The usual preponderating influence setting in in favour of acceptances, our host and hostess were obliged to play their remaining card with caution. There were two sets of people with equal claims-the Impelows of Buckup Hill, and the Baskyfields of Lingworth Lawn; the Impelows, if anything, having the prior claim, inasmuch as the Yammertons had dined with them last; but then, on the other hand, there was a very forward young Impelow whom they couldn't accommodate, that is to say, didn't want to have; while, as regarded the Baskyfields, old Basky and Crickleton were at daggers drawn about a sow Basky had sold him, and they would very likely get to loggerheads about it during the evening. A plan of the table was drawn up, to see if it was possible to separate them sufficiently, supposing people would only have the sense to go to their right places, but it was found to be impracticable to do justice to their consequence, and preserve the peace as well; so the idea of having the Baskyfields was obliged to be relinquished. This delay was fatal to the Impelows, for John Giles, their man-of-all-work, having seen Solomon scouring the country on horseback with a basket, in search of superfluous poultry, had reported the forthcoming grand spread at the Grange to his "Missis"; and after waiting patiently for an invitation, it at length came so late as to be an evident convenience, which they wouldn't submit to; so after taking a liberal allowance of time to answer, in order to prevent the Yammertons from playing the same base trick upon any one else, they declined in a stiff, non-reason-assigning note.

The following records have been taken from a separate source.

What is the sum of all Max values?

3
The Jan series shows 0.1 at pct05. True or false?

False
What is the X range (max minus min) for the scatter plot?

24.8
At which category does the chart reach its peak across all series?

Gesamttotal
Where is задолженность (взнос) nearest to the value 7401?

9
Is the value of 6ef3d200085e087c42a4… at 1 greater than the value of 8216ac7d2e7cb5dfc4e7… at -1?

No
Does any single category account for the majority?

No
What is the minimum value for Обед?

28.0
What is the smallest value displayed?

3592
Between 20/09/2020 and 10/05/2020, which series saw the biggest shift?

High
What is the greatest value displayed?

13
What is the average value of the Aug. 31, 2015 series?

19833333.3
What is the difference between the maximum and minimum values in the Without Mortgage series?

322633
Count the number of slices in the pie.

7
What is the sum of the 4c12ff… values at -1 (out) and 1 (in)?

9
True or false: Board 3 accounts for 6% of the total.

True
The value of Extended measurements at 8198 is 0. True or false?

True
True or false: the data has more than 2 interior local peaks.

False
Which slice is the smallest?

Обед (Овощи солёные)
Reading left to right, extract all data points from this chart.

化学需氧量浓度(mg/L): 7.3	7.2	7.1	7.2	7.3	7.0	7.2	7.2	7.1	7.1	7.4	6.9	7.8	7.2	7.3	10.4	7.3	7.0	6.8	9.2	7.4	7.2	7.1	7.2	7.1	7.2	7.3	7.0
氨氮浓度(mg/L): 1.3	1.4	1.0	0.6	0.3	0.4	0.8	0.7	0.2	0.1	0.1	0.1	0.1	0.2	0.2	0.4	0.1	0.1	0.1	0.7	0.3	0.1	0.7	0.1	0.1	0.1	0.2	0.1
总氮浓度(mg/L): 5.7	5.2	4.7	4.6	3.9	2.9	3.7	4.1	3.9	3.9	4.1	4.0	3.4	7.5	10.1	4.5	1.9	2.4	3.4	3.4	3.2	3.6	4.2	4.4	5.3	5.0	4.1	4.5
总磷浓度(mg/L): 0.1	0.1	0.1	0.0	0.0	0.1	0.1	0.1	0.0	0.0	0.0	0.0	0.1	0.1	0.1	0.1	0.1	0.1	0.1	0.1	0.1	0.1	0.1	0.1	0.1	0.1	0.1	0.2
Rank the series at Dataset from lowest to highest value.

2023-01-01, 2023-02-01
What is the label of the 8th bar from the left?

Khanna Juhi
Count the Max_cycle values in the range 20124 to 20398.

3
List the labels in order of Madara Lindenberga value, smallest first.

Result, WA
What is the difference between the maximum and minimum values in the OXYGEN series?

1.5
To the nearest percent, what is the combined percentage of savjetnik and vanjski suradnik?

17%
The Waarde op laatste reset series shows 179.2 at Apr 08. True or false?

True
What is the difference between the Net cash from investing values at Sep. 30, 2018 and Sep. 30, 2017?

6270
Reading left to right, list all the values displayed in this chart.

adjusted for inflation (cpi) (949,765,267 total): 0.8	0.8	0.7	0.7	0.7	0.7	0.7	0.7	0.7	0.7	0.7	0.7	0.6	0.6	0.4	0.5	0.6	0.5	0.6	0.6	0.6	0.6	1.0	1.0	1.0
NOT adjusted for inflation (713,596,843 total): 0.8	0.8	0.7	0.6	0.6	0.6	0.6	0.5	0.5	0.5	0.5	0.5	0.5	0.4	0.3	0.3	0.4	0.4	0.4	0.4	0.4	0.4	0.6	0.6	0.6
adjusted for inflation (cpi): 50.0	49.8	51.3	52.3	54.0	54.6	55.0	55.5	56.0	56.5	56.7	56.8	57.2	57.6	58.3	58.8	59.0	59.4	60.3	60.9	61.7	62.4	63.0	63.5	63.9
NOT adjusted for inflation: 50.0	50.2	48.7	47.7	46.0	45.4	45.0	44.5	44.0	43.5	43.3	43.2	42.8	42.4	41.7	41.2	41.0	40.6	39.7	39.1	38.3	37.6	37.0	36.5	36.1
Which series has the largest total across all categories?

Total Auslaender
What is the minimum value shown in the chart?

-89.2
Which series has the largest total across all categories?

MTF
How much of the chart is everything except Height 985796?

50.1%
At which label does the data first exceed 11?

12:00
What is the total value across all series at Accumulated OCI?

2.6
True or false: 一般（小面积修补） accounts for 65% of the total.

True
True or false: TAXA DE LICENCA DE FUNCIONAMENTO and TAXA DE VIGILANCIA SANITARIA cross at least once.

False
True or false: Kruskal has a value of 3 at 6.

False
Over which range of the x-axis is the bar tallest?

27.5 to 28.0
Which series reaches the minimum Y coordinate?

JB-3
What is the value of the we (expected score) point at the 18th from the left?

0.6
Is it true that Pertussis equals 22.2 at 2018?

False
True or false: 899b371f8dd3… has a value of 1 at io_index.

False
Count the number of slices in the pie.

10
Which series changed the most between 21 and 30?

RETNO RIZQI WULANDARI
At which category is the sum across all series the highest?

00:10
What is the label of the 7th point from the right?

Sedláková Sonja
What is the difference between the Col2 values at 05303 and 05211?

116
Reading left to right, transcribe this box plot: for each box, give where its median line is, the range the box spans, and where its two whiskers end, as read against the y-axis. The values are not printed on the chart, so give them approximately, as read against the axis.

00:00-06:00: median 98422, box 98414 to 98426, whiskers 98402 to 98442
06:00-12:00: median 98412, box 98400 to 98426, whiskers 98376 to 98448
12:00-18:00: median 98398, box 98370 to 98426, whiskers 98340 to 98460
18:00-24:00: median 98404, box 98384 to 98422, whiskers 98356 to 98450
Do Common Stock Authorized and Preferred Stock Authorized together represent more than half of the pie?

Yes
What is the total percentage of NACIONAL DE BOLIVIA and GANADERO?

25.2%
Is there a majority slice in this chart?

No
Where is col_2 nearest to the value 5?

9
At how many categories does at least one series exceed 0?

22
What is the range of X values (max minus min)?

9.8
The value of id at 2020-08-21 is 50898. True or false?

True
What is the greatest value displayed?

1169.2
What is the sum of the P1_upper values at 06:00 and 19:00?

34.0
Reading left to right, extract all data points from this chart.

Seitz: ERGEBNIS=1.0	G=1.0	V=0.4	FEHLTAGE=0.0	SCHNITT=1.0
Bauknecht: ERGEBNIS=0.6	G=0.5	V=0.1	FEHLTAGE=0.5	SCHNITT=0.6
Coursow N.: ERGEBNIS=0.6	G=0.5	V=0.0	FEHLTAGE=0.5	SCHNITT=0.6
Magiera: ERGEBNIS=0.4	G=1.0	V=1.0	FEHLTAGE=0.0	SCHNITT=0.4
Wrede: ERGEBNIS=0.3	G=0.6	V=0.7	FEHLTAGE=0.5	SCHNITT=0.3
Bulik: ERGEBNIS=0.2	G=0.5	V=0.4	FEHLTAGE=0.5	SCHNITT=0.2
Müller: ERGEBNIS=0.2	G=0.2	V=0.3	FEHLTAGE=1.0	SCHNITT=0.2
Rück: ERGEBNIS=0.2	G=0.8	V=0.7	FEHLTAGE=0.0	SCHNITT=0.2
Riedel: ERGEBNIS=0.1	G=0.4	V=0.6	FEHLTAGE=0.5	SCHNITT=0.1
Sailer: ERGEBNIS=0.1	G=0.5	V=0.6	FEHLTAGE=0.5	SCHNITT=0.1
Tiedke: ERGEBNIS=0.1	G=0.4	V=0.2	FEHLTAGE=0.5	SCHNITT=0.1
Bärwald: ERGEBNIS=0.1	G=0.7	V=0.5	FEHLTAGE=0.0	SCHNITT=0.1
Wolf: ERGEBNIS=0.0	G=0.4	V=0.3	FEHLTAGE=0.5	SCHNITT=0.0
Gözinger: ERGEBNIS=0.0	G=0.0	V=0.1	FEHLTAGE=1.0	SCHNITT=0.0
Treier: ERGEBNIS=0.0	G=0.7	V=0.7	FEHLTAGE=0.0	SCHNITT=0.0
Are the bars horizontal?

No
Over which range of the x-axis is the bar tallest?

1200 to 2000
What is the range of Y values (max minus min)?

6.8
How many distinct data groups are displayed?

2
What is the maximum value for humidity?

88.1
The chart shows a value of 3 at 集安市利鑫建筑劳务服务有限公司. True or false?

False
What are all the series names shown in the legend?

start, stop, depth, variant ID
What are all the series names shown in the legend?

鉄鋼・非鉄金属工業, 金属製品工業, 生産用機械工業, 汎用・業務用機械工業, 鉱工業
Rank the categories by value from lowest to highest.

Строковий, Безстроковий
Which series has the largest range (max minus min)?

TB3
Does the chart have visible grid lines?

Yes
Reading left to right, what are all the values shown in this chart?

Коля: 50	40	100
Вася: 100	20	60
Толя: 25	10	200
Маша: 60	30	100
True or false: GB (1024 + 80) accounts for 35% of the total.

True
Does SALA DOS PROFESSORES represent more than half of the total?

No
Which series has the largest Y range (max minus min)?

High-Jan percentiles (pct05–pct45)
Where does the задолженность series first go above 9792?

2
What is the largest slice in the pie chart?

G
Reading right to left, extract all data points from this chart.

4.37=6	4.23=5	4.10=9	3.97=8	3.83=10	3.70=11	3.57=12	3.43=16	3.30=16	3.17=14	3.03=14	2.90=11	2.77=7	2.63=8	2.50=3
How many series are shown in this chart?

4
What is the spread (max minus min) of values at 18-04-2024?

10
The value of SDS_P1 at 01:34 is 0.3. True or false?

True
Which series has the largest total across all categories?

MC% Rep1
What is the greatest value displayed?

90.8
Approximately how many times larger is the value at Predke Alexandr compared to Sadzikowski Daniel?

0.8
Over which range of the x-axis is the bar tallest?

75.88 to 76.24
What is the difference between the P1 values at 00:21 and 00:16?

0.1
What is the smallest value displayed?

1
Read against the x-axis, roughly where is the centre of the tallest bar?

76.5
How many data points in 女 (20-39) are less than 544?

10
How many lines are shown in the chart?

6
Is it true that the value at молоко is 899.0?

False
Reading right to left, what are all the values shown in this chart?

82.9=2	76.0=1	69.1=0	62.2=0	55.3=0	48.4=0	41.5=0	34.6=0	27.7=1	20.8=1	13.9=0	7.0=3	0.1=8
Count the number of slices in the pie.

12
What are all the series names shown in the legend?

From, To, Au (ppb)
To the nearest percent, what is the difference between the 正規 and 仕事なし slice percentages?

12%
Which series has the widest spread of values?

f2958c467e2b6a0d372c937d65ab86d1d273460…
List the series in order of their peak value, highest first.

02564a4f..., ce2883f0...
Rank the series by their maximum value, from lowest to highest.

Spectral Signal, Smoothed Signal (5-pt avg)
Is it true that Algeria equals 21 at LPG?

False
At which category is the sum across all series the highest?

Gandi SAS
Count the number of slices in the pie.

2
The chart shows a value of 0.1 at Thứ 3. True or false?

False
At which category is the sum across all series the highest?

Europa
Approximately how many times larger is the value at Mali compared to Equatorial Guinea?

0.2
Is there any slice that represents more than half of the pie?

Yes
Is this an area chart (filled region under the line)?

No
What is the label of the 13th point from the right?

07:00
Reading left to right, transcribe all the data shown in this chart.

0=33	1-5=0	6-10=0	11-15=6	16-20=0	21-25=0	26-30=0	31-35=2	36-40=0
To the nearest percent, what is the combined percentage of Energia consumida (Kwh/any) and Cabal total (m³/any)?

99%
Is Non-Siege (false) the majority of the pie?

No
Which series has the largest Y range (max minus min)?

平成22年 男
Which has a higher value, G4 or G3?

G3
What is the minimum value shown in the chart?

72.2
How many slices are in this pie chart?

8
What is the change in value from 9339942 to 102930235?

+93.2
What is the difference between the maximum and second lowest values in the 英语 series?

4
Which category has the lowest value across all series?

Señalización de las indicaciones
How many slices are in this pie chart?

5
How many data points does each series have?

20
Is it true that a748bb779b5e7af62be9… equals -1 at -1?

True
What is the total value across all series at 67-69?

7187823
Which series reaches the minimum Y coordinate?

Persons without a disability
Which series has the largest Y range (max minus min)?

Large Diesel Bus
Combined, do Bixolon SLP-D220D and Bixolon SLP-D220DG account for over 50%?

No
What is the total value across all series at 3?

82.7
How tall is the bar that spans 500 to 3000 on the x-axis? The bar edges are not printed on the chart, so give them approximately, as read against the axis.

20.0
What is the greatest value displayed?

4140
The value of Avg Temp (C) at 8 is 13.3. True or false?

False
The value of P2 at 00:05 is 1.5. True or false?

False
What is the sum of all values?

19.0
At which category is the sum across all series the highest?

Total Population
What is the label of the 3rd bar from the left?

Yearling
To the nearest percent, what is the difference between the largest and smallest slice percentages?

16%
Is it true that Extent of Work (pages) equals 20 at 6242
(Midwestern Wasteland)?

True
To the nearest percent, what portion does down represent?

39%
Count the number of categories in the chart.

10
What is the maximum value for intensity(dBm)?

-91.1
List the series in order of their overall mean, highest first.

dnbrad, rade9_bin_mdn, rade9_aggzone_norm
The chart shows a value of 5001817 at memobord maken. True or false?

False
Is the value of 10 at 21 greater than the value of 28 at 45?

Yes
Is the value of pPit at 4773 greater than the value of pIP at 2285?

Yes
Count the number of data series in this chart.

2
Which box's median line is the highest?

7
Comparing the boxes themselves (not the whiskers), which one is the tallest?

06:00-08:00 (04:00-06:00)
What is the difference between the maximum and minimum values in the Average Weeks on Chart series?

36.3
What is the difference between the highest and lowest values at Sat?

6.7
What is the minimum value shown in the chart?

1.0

This was the first check to the hitherto prosperous current of events, and showed our sagacious friends that the time was past for stopping gaps with family people, and threw them on the other resources of the district.

The usual bachelor stop-gaps of the neighbourhood were Tom Hetherington, of Bearbinder Park, and Jimmy Jarperson, of Fothergill Burn, both of whom had their disqualifications; Jarperson's being an acute nerve-shaking sort of laugh, that set every one's teeth on edge who heard it, and earned for him the title of the Laughing Hy?na; the other's misfortune being, that he was only what may be called an intermediate gentleman, that is to say, he could act the gentleman up to a pint of wine or so, after which quantity nature gradually asserted her supremacy, and he became himself again.

Our friend Paul Straddler, of Hinton, at one time had had the call of them both, but the Major, considering that Straddler had not used due diligence in the matter of Golden-drop, was not inclined to have him. Besides which, Straddler required a bed, which the Major was not disposed to yield, a bed involving a breakfast, and perhaps a stall for his horse, to say nothing of an out-of-place groom Straddler occasionally adopted, and who could eat as much as any two men. So the Laughing Hy?na and Hetherington were selected.

And now, gentle reader, if you will have the kindness to tell them off on your fingers as we call them over, we will see if we have got country, and as many as ever the Major can cram into his diningroom. Please count:-

Major, Mrs., three Misses Yammerton and Fine Billy...6

The Rev. Mr. and Mrs. Tightlace......................2

Mr. and Mrs. Rocket Larkspur.........................2

Mrs. and Miss Dotherington...........................2

Mr. and Mrs. Blurkins................................2

Mr. and Mrs. Crickleton..............................2

The Hy?na, and Hetherington..........................2

18

All right! eighteen; fourteen for dining-room chairs, and four for bedroom ones. There are but twelve Champagne needle-cases, but the deficiency is supplied by half-a-dozen ale glasses at the low end of the table, which the Major says will "never be seen."

So now, if you please, we will go and dress-dinner being sharp six, recollect.